**Exercise prompt**
Output the entries underneath exactly as they are.

*** Opening Exercise data ***

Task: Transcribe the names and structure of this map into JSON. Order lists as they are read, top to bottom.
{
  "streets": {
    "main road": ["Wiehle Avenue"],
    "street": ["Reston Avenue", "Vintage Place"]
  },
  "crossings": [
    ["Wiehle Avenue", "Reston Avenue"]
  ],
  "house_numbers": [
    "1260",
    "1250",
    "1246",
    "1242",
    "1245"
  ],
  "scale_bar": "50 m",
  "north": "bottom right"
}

*** Closing Exercise data ***

**Your solution**
Task: Transcribe the names and structure of this map into JSON. Order lists as they are read, top to bottom.
{
  "streets": {
    "main road": ["Wiehle Avenue"],
    "street": ["Reston Avenue", "Vintage Place"]
  },
  "crossings": [
    ["Wiehle Avenue", "Reston Avenue"]
  ],
  "house_numbers": [
    "1260",
    "1250",
    "1246",
    "1242",
    "1245"
  ],
  "scale_bar": "50 m",
  "north": "bottom right"
}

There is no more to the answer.